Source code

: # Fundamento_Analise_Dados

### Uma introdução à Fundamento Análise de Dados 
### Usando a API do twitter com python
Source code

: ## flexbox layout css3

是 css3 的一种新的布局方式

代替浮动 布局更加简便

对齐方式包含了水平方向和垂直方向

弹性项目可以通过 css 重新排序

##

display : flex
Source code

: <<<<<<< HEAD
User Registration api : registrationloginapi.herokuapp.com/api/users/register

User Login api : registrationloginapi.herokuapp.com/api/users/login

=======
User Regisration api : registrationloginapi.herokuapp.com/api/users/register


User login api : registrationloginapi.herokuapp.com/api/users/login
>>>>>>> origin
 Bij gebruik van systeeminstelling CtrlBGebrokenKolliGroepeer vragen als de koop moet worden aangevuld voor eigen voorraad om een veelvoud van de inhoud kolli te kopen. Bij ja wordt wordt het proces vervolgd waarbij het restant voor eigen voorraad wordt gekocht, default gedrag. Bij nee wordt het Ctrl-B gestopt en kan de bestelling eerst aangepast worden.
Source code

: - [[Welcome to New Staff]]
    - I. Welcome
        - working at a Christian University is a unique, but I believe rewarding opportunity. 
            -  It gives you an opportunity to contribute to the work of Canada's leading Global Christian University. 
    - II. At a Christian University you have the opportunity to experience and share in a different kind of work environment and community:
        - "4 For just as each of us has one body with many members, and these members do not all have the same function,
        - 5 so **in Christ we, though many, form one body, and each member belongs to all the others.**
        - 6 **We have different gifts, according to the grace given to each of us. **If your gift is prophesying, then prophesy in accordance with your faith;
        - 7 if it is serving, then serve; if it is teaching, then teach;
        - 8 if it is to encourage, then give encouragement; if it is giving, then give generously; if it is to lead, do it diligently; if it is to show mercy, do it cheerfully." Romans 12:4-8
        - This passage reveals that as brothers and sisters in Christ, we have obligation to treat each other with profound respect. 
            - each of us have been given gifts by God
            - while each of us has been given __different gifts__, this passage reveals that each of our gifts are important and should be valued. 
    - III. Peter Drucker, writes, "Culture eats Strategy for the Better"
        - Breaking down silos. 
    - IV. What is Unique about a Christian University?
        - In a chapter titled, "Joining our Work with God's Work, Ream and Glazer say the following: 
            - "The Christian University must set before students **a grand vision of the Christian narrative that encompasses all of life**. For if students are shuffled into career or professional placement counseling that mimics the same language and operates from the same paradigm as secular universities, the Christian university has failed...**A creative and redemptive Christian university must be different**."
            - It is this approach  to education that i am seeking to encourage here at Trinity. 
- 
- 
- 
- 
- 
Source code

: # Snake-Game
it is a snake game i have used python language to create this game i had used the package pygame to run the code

To-do item: Would you reproduce all of the data exactly, without a single alteration?

Answer space:
Source code

: # Fundamento_Analise_Dados

### Uma introdução à Fundamento Análise de Dados 
### Usando a API do twitter com python
Source code

: ## flexbox layout css3

是 css3 的一种新的布局方式

代替浮动 布局更加简便

对齐方式包含了水平方向和垂直方向

弹性项目可以通过 css 重新排序

##

display : flex
Source code

: <<<<<<< HEAD
User Registration api : registrationloginapi.herokuapp.com/api/users/register

User Login api : registrationloginapi.herokuapp.com/api/users/login

=======
User Regisration api : registrationloginapi.herokuapp.com/api/users/register


User login api : registrationloginapi.herokuapp.com/api/users/login
>>>>>>> origin
 Bij gebruik van systeeminstelling CtrlBGebrokenKolliGroepeer vragen als de koop moet worden aangevuld voor eigen voorraad om een veelvoud van de inhoud kolli te kopen. Bij ja wordt wordt het proces vervolgd waarbij het restant voor eigen voorraad wordt gekocht, default gedrag. Bij nee wordt het Ctrl-B gestopt en kan de bestelling eerst aangepast worden.
Source code

: - [[Welcome to New Staff]]
    - I. Welcome
        - working at a Christian University is a unique, but I believe rewarding opportunity. 
            -  It gives you an opportunity to contribute to the work of Canada's leading Global Christian University. 
    - II. At a Christian University you have the opportunity to experience and share in a different kind of work environment and community:
        - "4 For just as each of us has one body with many members, and these members do not all have the same function,
        - 5 so **in Christ we, though many, form one body, and each member belongs to all the others.**
        - 6 **We have different gifts, according to the grace given to each of us. **If your gift is prophesying, then prophesy in accordance with your faith;
        - 7 if it is serving, then serve; if it is teaching, then teach;
        - 8 if it is to encourage, then give encouragement; if it is giving, then give generously; if it is to lead, do it diligently; if it is to show mercy, do it cheerfully." Romans 12:4-8
        - This passage reveals that as brothers and sisters in Christ, we have obligation to treat each other with profound respect. 
            - each of us have been given gifts by God
            - while each of us has been given __different gifts__, this passage reveals that each of our gifts are important and should be valued. 
    - III. Peter Drucker, writes, "Culture eats Strategy for the Better"
        - Breaking down silos. 
    - IV. What is Unique about a Christian University?
        - In a chapter titled, "Joining our Work with God's Work, Ream and Glazer say the following: 
            - "The Christian University must set before students **a grand vision of the Christian narrative that encompasses all of life**. For if students are shuffled into career or professional placement counseling that mimics the same language and operates from the same paradigm as secular universities, the Christian university has failed...**A creative and redemptive Christian university must be different**."
            - It is this approach  to education that i am seeking to encourage here at Trinity. 
- 
- 
- 
- 
- 
Source code

: # Snake-Game
it is a snake game i have used python language to create this game i had used the package pygame to run the code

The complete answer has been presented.